A defesa da alteração é justificada pelo facto de um agressor ter penas mais leves quando perpetua o crime continuadamente, porque não são aplicadas sanções independentes por cada caso de violação, explica o PGR. Em termos práticos, o que acontece é a atribuição de somente uma sanção por vários abusos sexuais, o que significa que se a um pedófilo violar cinco vezes a mesma criança ou crianças diferentes é encarado como um "acto continuado", entendido legalmente como um delito e, consequentemente, resultando numa punição final mais suave.
O argumento de Pinto Monteiro para modificar a legislação referente aos abusos sexuais de menores, é partilhado pela presidente do Instituto de Apoio à Criança, Manuela Eanes, que realça a promessa de alteração feita publicamente pelo Ministério da Justiça.

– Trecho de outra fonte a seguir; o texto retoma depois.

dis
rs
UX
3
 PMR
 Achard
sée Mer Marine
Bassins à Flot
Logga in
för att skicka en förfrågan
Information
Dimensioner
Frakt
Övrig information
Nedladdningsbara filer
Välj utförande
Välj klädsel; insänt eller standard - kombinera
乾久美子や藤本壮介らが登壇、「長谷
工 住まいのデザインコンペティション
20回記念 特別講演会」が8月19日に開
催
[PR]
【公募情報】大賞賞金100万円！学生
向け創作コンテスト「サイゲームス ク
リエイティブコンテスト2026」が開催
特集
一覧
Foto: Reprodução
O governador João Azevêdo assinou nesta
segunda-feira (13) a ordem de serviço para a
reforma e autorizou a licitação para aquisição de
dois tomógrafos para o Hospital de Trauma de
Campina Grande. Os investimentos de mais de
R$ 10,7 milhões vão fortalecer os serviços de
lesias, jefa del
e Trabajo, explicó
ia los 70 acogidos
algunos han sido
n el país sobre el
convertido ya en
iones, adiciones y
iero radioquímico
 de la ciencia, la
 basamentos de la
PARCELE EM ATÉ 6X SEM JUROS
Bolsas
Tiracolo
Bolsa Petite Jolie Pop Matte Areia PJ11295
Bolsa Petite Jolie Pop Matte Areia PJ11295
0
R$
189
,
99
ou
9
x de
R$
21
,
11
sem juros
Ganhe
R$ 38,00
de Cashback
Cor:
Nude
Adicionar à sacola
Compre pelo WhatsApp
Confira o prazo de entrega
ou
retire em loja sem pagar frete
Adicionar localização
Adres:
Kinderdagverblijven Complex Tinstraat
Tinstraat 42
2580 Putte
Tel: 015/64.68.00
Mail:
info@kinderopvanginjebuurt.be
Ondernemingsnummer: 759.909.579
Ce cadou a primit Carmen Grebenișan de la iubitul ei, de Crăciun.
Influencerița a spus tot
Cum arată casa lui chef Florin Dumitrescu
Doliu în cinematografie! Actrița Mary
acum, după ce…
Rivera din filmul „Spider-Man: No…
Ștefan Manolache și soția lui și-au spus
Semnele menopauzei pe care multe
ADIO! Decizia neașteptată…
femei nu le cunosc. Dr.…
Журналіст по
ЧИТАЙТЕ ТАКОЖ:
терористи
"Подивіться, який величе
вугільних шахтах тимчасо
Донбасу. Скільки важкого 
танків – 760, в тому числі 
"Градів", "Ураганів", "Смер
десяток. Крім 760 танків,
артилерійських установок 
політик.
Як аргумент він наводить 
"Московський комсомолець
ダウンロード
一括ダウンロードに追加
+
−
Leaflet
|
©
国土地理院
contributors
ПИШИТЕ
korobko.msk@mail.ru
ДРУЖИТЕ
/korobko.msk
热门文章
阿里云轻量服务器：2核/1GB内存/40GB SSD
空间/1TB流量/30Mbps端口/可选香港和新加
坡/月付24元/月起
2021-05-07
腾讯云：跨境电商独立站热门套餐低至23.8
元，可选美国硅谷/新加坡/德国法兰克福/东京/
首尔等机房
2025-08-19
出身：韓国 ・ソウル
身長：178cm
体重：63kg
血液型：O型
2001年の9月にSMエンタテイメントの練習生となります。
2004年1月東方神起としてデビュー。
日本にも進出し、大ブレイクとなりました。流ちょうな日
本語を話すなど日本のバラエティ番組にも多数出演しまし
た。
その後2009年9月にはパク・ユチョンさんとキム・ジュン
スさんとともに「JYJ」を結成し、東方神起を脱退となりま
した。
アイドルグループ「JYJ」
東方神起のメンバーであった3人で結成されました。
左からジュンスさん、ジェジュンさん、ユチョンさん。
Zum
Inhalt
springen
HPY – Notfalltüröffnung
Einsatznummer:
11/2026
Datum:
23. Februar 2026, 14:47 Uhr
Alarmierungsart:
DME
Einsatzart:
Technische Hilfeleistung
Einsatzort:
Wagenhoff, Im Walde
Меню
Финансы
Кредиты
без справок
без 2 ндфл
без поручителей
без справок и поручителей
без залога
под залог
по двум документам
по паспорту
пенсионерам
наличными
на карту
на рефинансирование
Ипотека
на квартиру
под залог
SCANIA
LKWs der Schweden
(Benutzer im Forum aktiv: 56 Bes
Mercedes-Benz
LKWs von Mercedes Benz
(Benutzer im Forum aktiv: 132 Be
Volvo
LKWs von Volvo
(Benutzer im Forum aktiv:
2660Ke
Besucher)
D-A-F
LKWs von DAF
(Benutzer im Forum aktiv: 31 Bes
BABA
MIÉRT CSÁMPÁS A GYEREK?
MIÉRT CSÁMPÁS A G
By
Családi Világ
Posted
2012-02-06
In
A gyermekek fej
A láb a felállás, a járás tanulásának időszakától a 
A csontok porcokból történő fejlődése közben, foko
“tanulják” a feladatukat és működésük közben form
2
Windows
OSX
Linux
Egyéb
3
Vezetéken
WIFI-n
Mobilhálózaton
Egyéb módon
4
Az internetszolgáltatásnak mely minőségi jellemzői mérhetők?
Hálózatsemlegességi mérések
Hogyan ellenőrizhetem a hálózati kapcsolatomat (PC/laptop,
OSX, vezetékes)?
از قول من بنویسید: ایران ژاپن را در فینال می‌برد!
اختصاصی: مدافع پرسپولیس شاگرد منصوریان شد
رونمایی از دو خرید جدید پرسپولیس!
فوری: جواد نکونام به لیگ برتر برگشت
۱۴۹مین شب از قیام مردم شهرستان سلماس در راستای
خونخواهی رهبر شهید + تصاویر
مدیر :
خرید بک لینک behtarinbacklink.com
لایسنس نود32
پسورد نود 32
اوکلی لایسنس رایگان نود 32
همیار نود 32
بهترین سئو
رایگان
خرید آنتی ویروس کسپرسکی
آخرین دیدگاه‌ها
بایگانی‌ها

O compromisso deste órgão judicial foi de corrigir a Lei do “crime continuado” na próxima revisão do Código Penal, passando a considerar-se a avaliação independente de cada abuso, considerado como um crime distinto.
A defesa da modificação quanto à abrangência legal das sanções impostas a abusadores de menores surgiu à margem da IV Conferência Europeia sobre Crianças Desaparecidas e Exploradas Sexualmente, que se encontra a decorrer hoje, no Auditório da Assembleia da República, em Lisboa.